Today I noticed a machine went into a failed state:
fly m list -a udns | grep "failed"
1781944a5642e8 udns-ams2 failed ams udns:xyz fdaa:0:35f3:a7b:a356:401b:858c:2 2023-02-09T23:26:22Z 2023-10-18T07:26:12Z v2
I see a bunch of “timed out connecting to your instance” which I also see for machines not in a “failed” state.
# is in started stated
2023-10-19T12:35:34Z proxy[0e286074a97686] syd [error]timed out while connecting to your instance. this indicates a problem with your app (hint: look at your logs and metrics)
# is in failed state
2023-10-19T12:35:34Z proxy[1781944a5642e8] ams [error]timed out while connecting to your instance. this indicates a problem with your app (hint: look at your logs and metrics)
Some questions:
- When can machine (set to auto-start / auto-stop) enter “failed” state.
- Does it require manual intervention to recover from such a state?
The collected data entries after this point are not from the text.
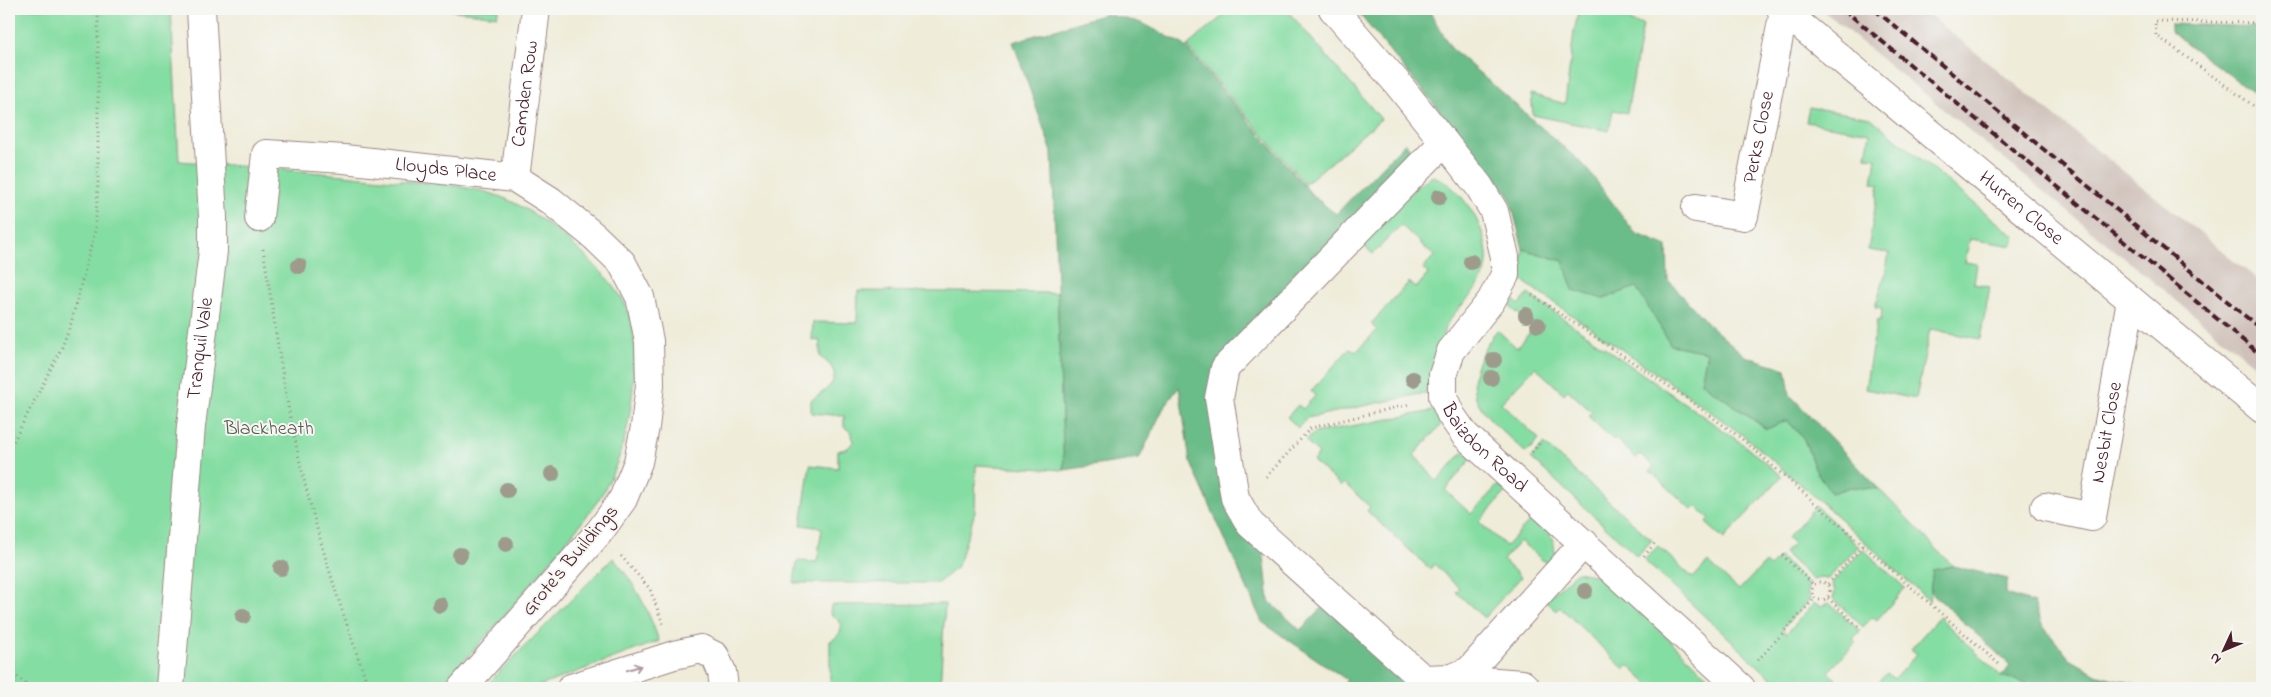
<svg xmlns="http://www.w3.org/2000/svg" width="2271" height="697" font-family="'Indie Flower',sans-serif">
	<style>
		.industrial { fill: #cfc1ba }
		.green { fill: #84dda2; stroke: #677e66 }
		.forest { fill: #6bbc88; stroke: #5a6e5a }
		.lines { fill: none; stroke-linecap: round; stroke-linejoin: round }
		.minor-casing { stroke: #9c8682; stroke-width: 30 }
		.path { stroke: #9c8682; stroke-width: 3; stroke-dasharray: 1 4; stroke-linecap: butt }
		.minor { stroke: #fff; stroke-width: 28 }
		.rail { stroke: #4a1f2b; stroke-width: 4; stroke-dasharray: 8 4; stroke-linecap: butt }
		.tree { fill: #9e9b8d }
		.oneway { stroke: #ae9aa0 }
		.labels { text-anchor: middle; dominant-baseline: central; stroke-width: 4; stroke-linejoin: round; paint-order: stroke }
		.street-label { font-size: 20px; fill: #4a1f2b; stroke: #f6f6f2 }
		.park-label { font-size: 20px; fill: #5b584f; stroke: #f6f6f2 }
	</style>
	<rect width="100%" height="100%" fill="#f6f6f2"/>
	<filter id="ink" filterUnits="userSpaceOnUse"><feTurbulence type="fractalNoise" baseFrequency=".02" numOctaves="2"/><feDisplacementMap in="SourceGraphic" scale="10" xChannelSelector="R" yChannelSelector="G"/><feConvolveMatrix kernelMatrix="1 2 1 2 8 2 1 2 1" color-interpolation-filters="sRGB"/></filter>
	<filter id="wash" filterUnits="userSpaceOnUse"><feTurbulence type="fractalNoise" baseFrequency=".0096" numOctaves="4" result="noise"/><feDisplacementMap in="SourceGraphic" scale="20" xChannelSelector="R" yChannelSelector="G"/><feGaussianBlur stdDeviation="1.12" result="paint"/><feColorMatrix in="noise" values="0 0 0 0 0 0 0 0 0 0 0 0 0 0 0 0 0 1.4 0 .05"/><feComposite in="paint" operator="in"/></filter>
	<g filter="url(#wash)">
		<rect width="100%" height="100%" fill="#efecd9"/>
		<polygon class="industrial" points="1821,9 1922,9 2262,283 2262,371"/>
		<g class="green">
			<path d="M9,9H171L179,161C250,167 321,172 392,180C423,183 455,184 486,192C524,202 556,229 584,255C599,269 617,287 626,306C636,325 635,350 634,371C632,410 626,446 609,481C597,507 574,531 556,554C518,600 480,646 437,688H9Z"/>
			<polygon points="449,9 499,9 497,16 449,10"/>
			<polygon points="1231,9 1286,9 1381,119 1305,184 1187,46"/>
			<polygon points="1579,9 1632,9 1630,22 1643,25 1627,113 1613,110 1609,131 1533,115 1531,94 1565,104 1574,32"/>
			<polygon points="1809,107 1871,118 2015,237 2013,246 1970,239 1965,262 1977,264 1974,284 1990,287 1980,339 1930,329 1916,399 1865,389 1877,320 1881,321 1882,308 1875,307 1885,275 1889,253 1868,250 1879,184 1872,183 1876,158 1866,157 1870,133 1806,122"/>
			<path d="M1433,176C1464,186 1496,241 1485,273C1477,295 1455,307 1445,328C1437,348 1438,377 1425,393L1307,418L1298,428L1287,417L1298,405L1303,409L1315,396L1311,391L1350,348L1356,352L1377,330L1371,324L1409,282L1416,288L1428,274L1423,268L1434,256L1401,225L1373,254L1362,244L1416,187Z"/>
			<polygon points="1523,249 1563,261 1604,299 1636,286 1671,345 1707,352 1701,382 1766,429 1787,420 1804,439 1815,469 1831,493 1851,487 1879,489 1953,566 1933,570 1929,601 1828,508 1744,436 1686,394 1521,280"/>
			<path d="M858,291L1057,293L1064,470L976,465L975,512L958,566L938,583H794L797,561L817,562L822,528L801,525L810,465L838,468V451L848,448L854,441L850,431L844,427V416L811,413V400C832,388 846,373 820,357V341L812,340L813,322L857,323Z"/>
			<path d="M1528,294L1740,442L1782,476L1724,539L1706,523L1710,519L1696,506L1692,510L1650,471L1654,466L1640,454L1636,458L1615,438L1613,440L1588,416L1592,412L1568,390L1564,394L1535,367L1501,403L1539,439L1526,453C1478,408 1451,393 1497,330L1517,348L1534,327L1509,306L1514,300L1519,305Z"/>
			<path d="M1438,410L1446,419L1414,455L1437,481L1464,451L1471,459L1445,490L1471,514L1498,485L1506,492L1479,522L1506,546L1533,518C1550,532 1557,539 1554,562L1547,564L1520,541L1503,560L1521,577L1484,618L1456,592L1459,588L1434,564L1430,569L1367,511L1370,507L1344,483L1341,486L1313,461L1319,454L1305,441L1314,433Z"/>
			<polygon points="1544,444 1652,540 1637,556 1531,458"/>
			<polygon points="1816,506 1859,546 1828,579 1821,577 1813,580 1784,553 1793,543 1787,538"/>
			<polygon points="1658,546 1693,578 1708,562 1739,590 1765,563 1770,567 1780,557 1809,584 1807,592 1810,599 1782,629 1786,634 1814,603 1822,606 1829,603 1860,631 1853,639 1856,642 1828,672 1845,688 1782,688 1644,560"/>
			<polygon points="1863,549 1905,588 1877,620 1873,617 1863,627 1833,599 1835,591 1832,583"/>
			<path d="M613,558C635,583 648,609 659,641L534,688H483Z"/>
			<polygon points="1577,572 1604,577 1720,688 1652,688 1628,665 1624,669 1560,607 1556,611 1545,600"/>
			<path d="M945,604L940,688H830V641C845,634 844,621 830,614L831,605Z"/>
			<polygon points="1939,617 2001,676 2026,683 2031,688 1883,688 1877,683 1887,673 1894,679 1917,654 1911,649"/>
		</g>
		<g class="forest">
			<polygon points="1355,9 1428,9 1451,48 1585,166 1635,233 1667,246 1668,280 1709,325 1745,356 1786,369 1790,395 1879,489 1851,487 1831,493 1815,469 1804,439 1787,420 1767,429 1701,382 1707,352 1671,345 1636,287 1603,299 1573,290 1563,261 1523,249 1509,195"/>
			<polygon points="1105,14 1142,23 1184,45 1313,196 1336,214 1405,143 1416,155 1209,399 1263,547 1269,601 1300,630 1324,606 1415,688 1340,688 1347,680 1262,622 1190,461 1179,387 1164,407 1139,459 1064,470 1052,152 1013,42"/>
			<polygon points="2170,24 2262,27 2262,99 2170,31"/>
			<polygon points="1953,566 2008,579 2005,594 2034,603 2042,625 2070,659 2098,675 2136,684 2139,688 2031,688 2026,683 2001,676 2010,665 1930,591 1933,570"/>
		</g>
	</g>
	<g filter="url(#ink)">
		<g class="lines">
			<g class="minor-casing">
				<g id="minor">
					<path id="s1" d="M1333,9L1398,84L1479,186L1494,211L1505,257V275L1491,301L1451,351L1443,375V397L1451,415L1465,435L1741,688"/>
					<path id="s2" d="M1781,9L2262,409"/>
					<polyline points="1444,142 1225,368 1219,398 1235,498 1250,524 1423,679 1452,678 1469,671 1584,543"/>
					<path id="s3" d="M515,178L536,9"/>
					<path id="s4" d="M1696,208L1744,216L1784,11"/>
					<path id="s5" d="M259,218L266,154L344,159L515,178L551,201L595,237L622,263L640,297L649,341L650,385L645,427L638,462L623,499L600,531L462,688"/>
					<path id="s6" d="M2045,507L2092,517L2131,300"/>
					<polyline points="1469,671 1484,681 1522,684 1526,688"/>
					<path id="s7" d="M170,688L191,426L213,251V217L201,9"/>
					<polyline points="571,688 674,655 701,649 715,656 722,672 724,688"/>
				</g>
			</g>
			<g class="path">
				<polyline points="2262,23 2155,21 2156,35 2262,112"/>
				<path d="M263,249C274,313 281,377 295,440C313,525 340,607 369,688"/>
				<polyline points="1532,295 1685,397 1742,439 2000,665"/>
				<polyline points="9,450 62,347 71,323 95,231 98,186 98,9"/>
				<polyline points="1532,452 1542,441"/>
				<polyline points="1266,477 1311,428 1410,404"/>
				<polyline points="1782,555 1814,585"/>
				<polyline points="621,556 650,589 663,624"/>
				<polyline points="1644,556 1655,543"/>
				<circle cx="1821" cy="591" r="9"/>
				<polyline points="1828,584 1863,545"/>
				<polyline points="1828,598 1861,629"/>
				<polyline points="1758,660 1815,598"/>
				<polyline points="9,671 32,688"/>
			</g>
			<use href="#minor" class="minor"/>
			<g class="rail">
				<polyline points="1843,9 2262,356"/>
				<polyline points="1874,9 2262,330"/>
			</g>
		</g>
		<g class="tree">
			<circle cx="1439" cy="197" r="8"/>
			<circle cx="1471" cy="262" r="8"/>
			<circle cx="299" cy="266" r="8"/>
			<circle cx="1526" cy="315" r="8"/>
			<circle cx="1538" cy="325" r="8"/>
			<circle cx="1494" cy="360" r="8"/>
			<circle cx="1491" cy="378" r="8"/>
			<circle cx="1413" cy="379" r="8"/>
			<circle cx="552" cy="474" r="8"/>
			<circle cx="507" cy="490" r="8"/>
			<circle cx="506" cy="544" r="8"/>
			<circle cx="460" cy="555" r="8"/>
			<circle cx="281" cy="568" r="8"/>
			<circle cx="1585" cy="591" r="8"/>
			<circle cx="440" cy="605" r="8"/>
			<circle cx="243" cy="616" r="8"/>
		</g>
		<defs><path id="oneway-shaft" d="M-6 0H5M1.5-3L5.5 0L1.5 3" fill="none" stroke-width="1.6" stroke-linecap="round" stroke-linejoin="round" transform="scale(1.25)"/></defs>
		<use class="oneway" href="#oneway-shaft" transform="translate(634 668) rotate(-18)"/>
	</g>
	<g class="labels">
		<g class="street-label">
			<text stroke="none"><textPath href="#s3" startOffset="85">Camden Row</textPath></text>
			<text stroke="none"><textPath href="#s4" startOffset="129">Perks Close</textPath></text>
			<text stroke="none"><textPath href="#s5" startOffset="245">Lloyds Place</textPath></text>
			<text stroke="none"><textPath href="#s2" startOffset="312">Hurren Close</textPath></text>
			<text stroke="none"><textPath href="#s7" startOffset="341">Tranquil Vale</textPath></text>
			<text stroke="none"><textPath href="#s6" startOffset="134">Nesbit Close</textPath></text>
			<text stroke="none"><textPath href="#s1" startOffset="531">Baizdon Road</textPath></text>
			<text transform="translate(571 561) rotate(-50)">Grote's Buildings</text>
		</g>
		<g class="park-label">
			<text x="269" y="429">Blackheath</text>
		</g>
	</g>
	<rect width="2271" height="697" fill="none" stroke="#f6f6f2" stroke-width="30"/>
	<g transform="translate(2224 650) rotate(226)" stroke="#f6f6f2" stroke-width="4" paint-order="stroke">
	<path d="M0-4L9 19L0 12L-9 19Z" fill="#4a1f2b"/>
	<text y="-8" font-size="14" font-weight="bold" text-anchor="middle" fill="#4a1f2b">N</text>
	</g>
</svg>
If so, what commands could revive it (
fly m remove
+fly m clone
)?fly m stop
+fly m start
does not work; it errors out with:Error: could not start machine 1781944a5642e8: failed to start VM 1781944a5642e8: aborted: could not reserve resource for machine: insufficient memory available to fulfill request
- Is there the traffic meant for this “failed” machine being dropped as errors or retried to another machine in the same or a nearer region?